The task
Lines that include the string "vase" are the ones to copy from the entries below.

Record set
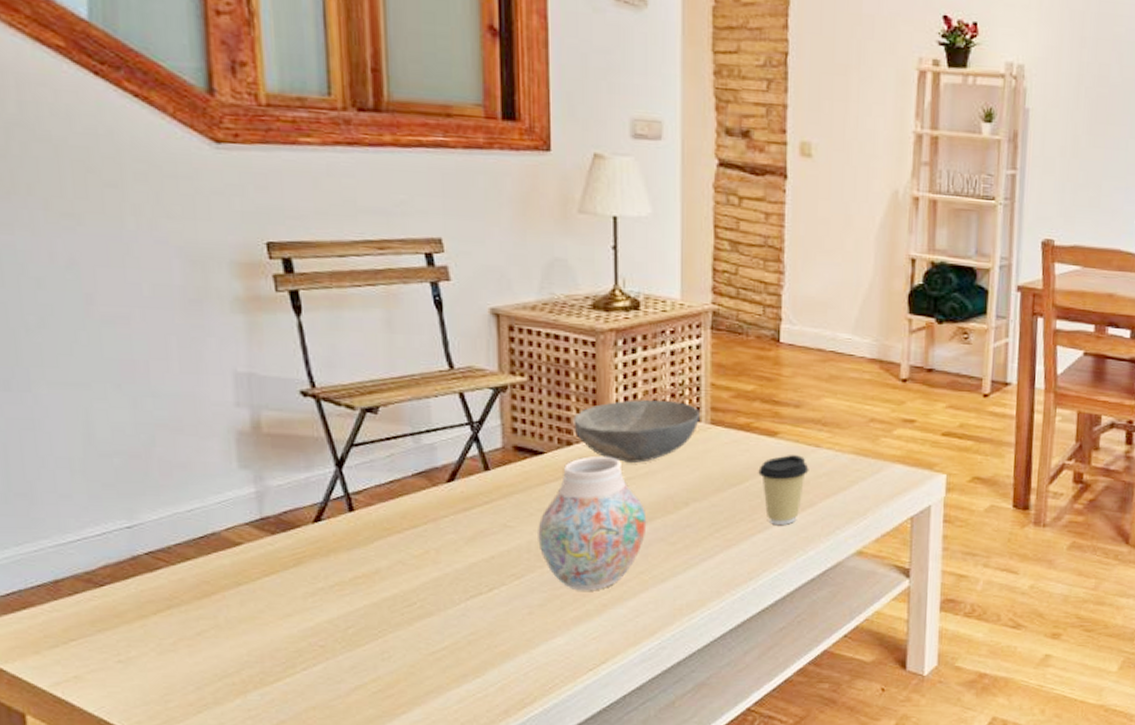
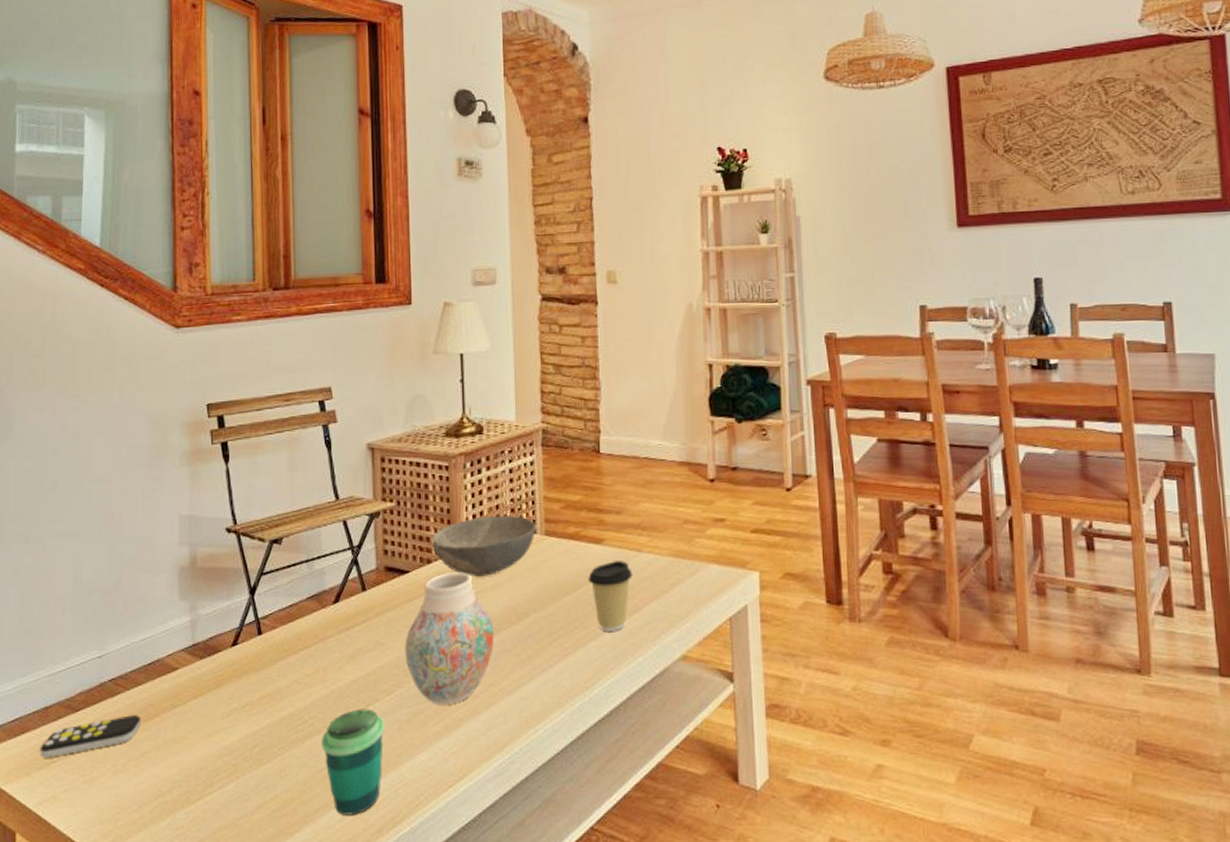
remote control: none [51,592,194,636] -> present [40,715,141,758]
cup: none [434,592,512,697] -> present [322,709,384,815]

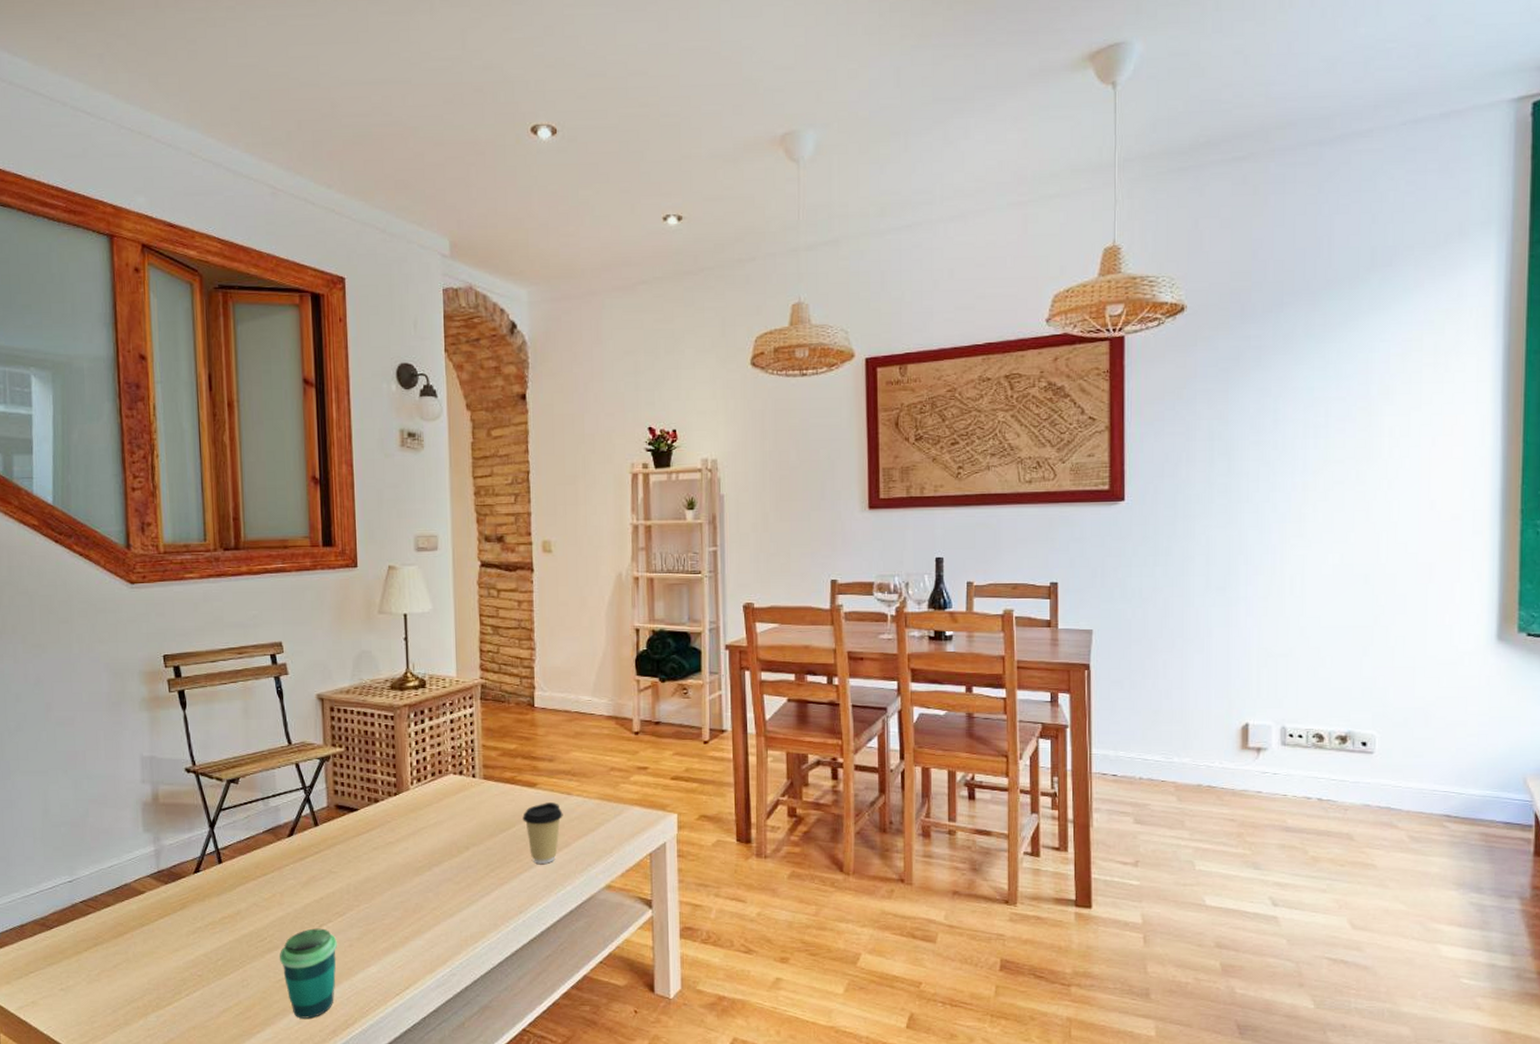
remote control: present [40,715,141,758] -> none [18,932,112,969]
vase: present [405,572,495,705] -> none [355,811,437,926]
bowl: present [432,515,537,578] -> none [379,761,476,816]

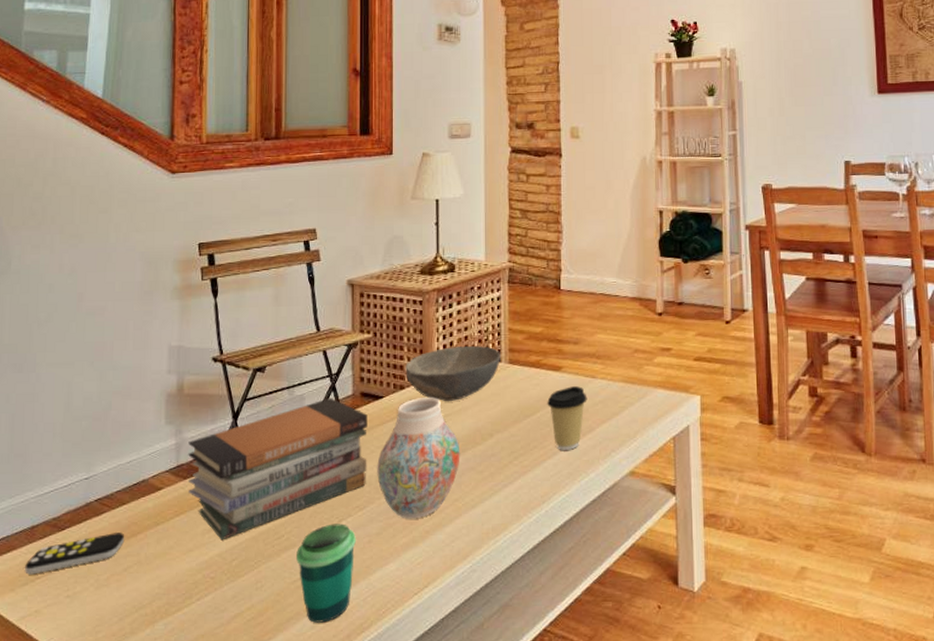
remote control: none [18,932,112,969] -> present [25,533,125,575]
book stack: none [167,809,345,942] -> present [188,398,368,541]
vase: none [355,811,437,926] -> present [377,397,460,519]
bowl: none [379,761,476,816] -> present [405,345,501,402]

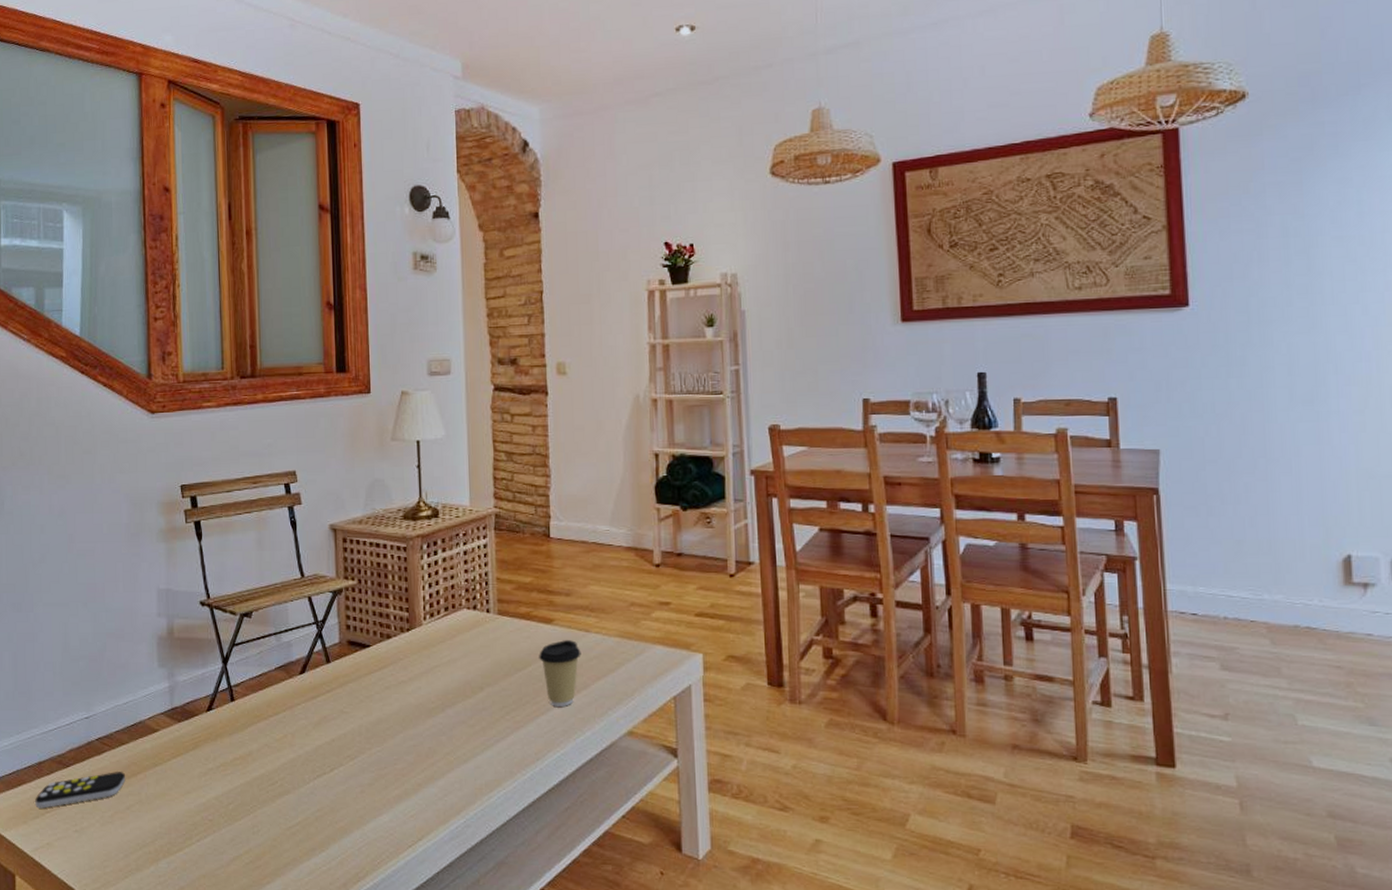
book stack: present [188,398,368,541] -> none [181,645,357,784]
cup: present [296,523,356,623] -> none [290,772,348,870]
vase: present [377,397,460,519] -> none [366,648,451,771]
bowl: present [405,345,501,402] -> none [391,594,490,653]

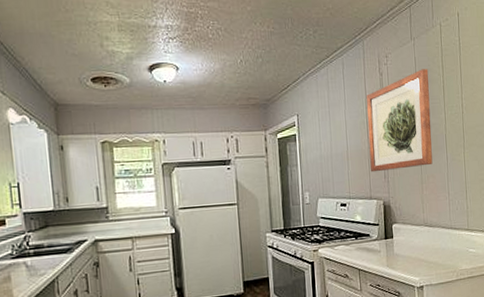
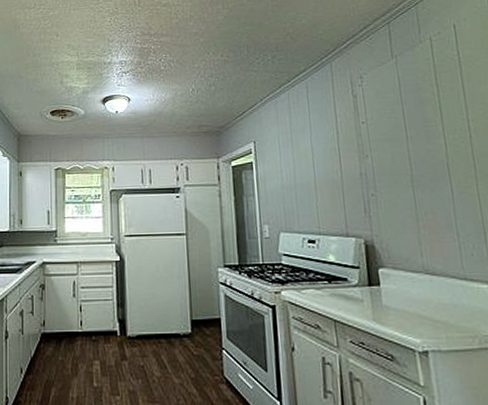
wall art: present [366,69,433,173] -> none [337,88,431,206]

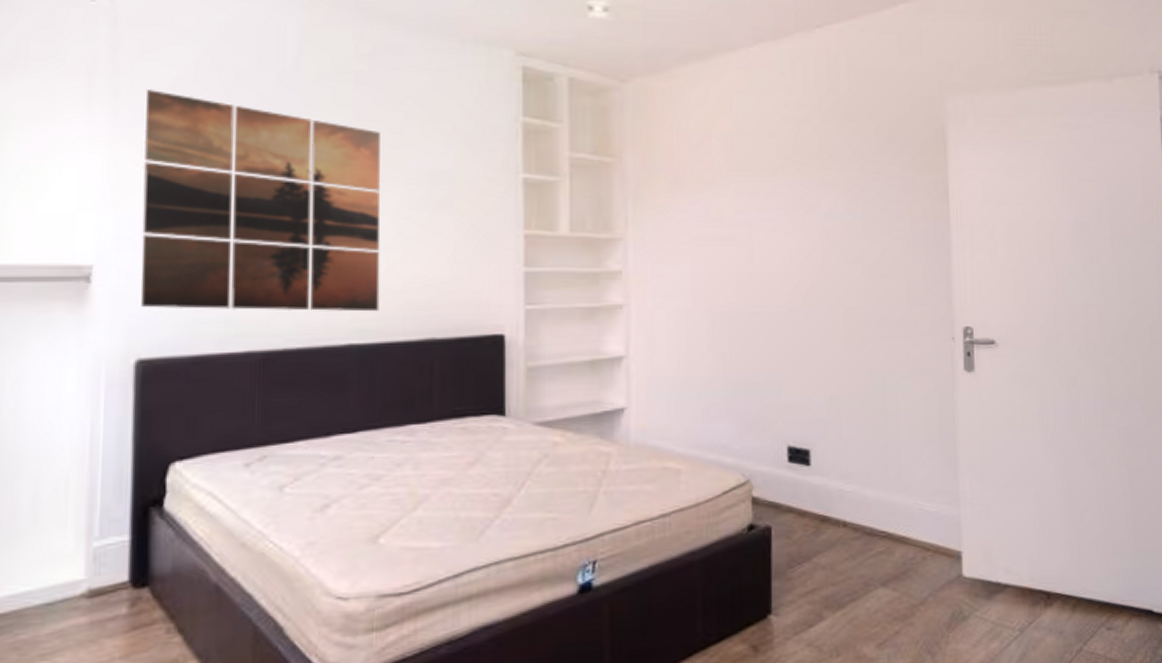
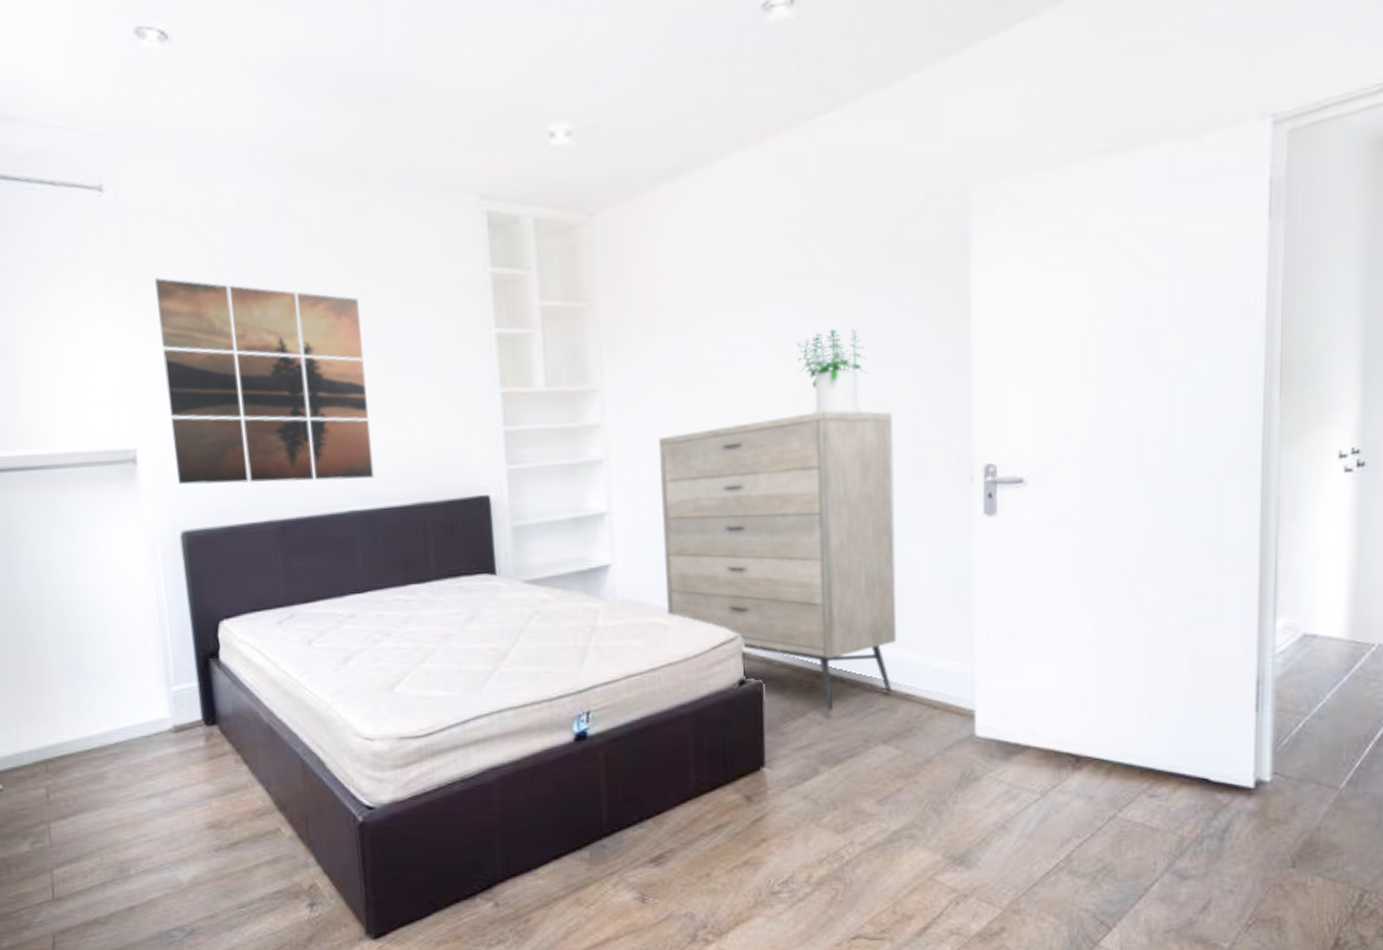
dresser: none [678,271,893,556] -> present [659,410,897,712]
potted plant: none [805,201,866,277] -> present [796,329,868,414]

Solution below
vase: present [405,572,495,705] -> none [355,811,437,926]
vase: none [355,811,437,926] -> present [377,397,460,519]
vase: present [377,397,460,519] -> none [366,648,451,771]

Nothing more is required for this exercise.